Achim Schütte gehört zu jenen, die schon lang dabei sind. Seit 2014 dreht er mit dem Bus seine Runden in Konstanz, manchen Arbeitskampf hat er schon erlebt. Eine gewisse Resignation kann er nicht verbergen. „Mir ist wichtig, dass es zu einer Einigung kommt. Es dauert ewig, bis sich etwas ändert. Und zu oft werden die Konflikte auf unserem Rücken ausgetragen.“ Gut erinnert er sich daran, wie er die ersten drei Jahre seiner Tätigkeit den Bus gefahren habe, mit Stolz und auch mit Spaß. Von diesen Gefühlen sei leider wenig übrig geblieben.
Einen Stadtteil weiter ist es an einem der belebtesten Plätze der Stadt merkwürdig still. Immerhin, zwei Fahrgäste sitzen geduldig auf der Holzbank der Bushaltestelle beim Zähringerplatz – und haben doch vom Streiktag mitbekommen. „Wir fahren mit der Linie 908 nach Kreuzlingen“, erklärt David Melzer, Student an der HTWG. Die Buslinie, die in die Schweiz fährt, ist die einzige, die am Streiktag verkehrt.

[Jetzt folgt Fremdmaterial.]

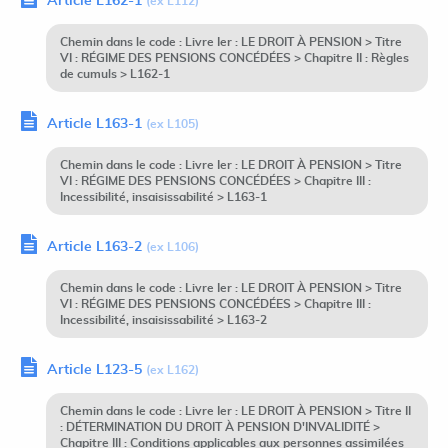
Article L162-1
(ex L112)
Chemin dans le code : Livre Ier : LE DROIT À PENSION > Titre
VI : RÉGIME DES PENSIONS CONCÉDÉES > Chapitre II : Règles
de cumuls > L162-1
Article L163-1
(ex L105)
Chemin dans le code : Livre Ier : LE DROIT À PENSION > Titre
VI : RÉGIME DES PENSIONS CONCÉDÉES > Chapitre III :
Incessibilité, insaisissabilité > L163-1
Article L163-2
(ex L106)
Chemin dans le code : Livre Ier : LE DROIT À PENSION > Titre
VI : RÉGIME DES PENSIONS CONCÉDÉES > Chapitre III :
Incessibilité, insaisissabilité > L163-2
Article L123-5
(ex L162)
Chemin dans le code : Livre Ier : LE DROIT À PENSION > Titre II
: DÉTERMINATION DU DROIT À PENSION D'INVALIDITÉ >
Chapitre III : Conditions applicables aux personnes assimilées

David Melzer ist unschlüssig, was er vom Streik der Busfahrer hält. „Die Fahrer haben einen Grund, warum sie das tun. Bei Tarifverhandlungen dauert es bekanntlich lang, bis auch etwas auf dem Konto des einzelnen ankommt.“ Andererseits sei es gerade für Studierende oder für ältere Menschen schwierig, an einem Streiktag an den jeweiligen Zielort zu kommen. „Wir haben im Moment Prüfungen an der HTWG. Da ist es schon sinnvoll, wenn man mit dem Nahverkehr ans Ziel kommt“, meint Melzer.

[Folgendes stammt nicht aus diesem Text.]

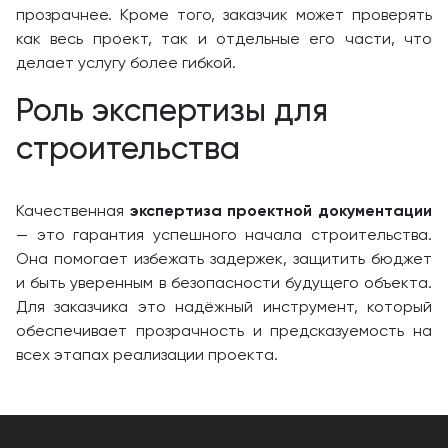
прозрачнее. Кроме того, заказчик может проверять
как весь проект, так и отдельные его части, что
делает услугу более гибкой.
Роль экспертизы для
строительства
Качественная
экспертиза проектной документации
— это гарантия успешного начала строительства.
Она помогает избежать задержек, защитить бюджет
и быть уверенным в безопасности будущего объекта.
Для заказчика это надёжный инструмент, который
обеспечивает прозрачность и предсказуемость на
всех этапах реализации проекта.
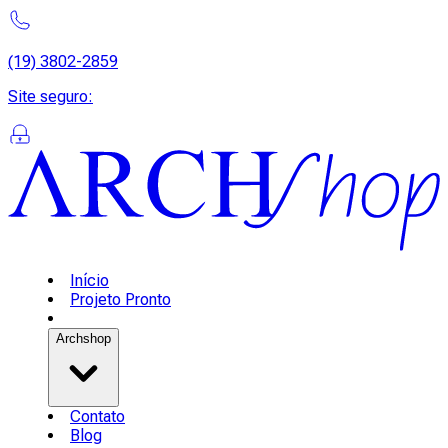
(19) 3802-2859
Site seguro
:
Início
Projeto Pronto
Archshop
Contato
Blog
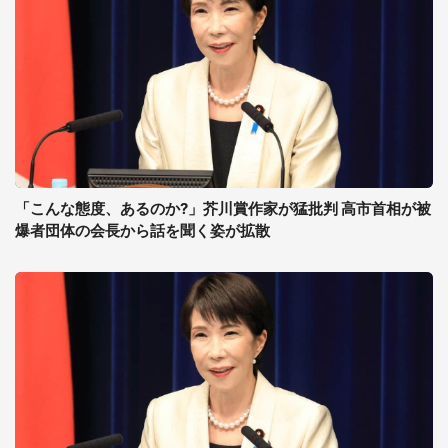
「こんな態度、あるのか?」芥川賞作家が猛批判 高市首相が被
爆者団体の会長から話を聞く姿が拡散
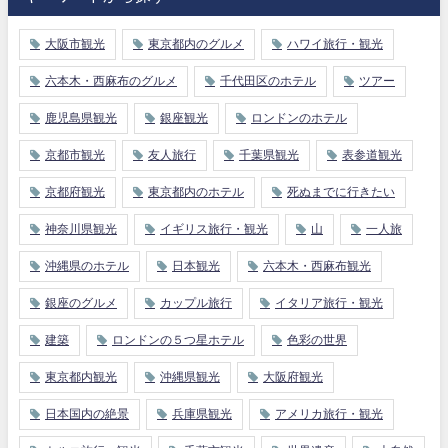
大阪市観光
東京都内のグルメ
ハワイ旅行・観光
六本木・西麻布のグルメ
千代田区のホテル
ツアー
鹿児島県観光
銀座観光
ロンドンのホテル
京都市観光
友人旅行
千葉県観光
表参道観光
京都府観光
東京都内のホテル
死ぬまでに行きたい
神奈川県観光
イギリス旅行・観光
山
一人旅
沖縄県のホテル
日本観光
六本木・西麻布観光
銀座のグルメ
カップル旅行
イタリア旅行・観光
建築
ロンドンの５つ星ホテル
色彩の世界
東京都内観光
沖縄県観光
大阪府観光
日本国内の絶景
兵庫県観光
アメリカ旅行・観光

Ansonsten fühlt sich David Melzer wenig von den vermehrten Streiks bei der Bahn und in anderen Bereichen beeinflusst. „Man spürt allerdings die kollektive Unzufriedenheit, die durch die Streiks zum Ausdruck kommt.“
Auch der Fährebetrieb steht still
Ebenso wenig wie die Busse verkehrt an diesem Freitag die Fähre zwischen Konstanz und Meersburg. Die Stadtwerke hatten die Fährependler über ihre App und auf der Homepage über den Streik informiert, auch der SÜDKURIER hatte berichtet.
Dennoch erreichte die Information nicht alle Fahrgäste. Die Stadtwerke hatten zudem ein Schiff der Bodensee Schiffsbetriebe (BSB), die MS Überlingen, vom Konstanzer Hafen aus eingesetzt, um Pendlern mehrfach an diesem Freitag eine Überfahrt zu ermöglichen.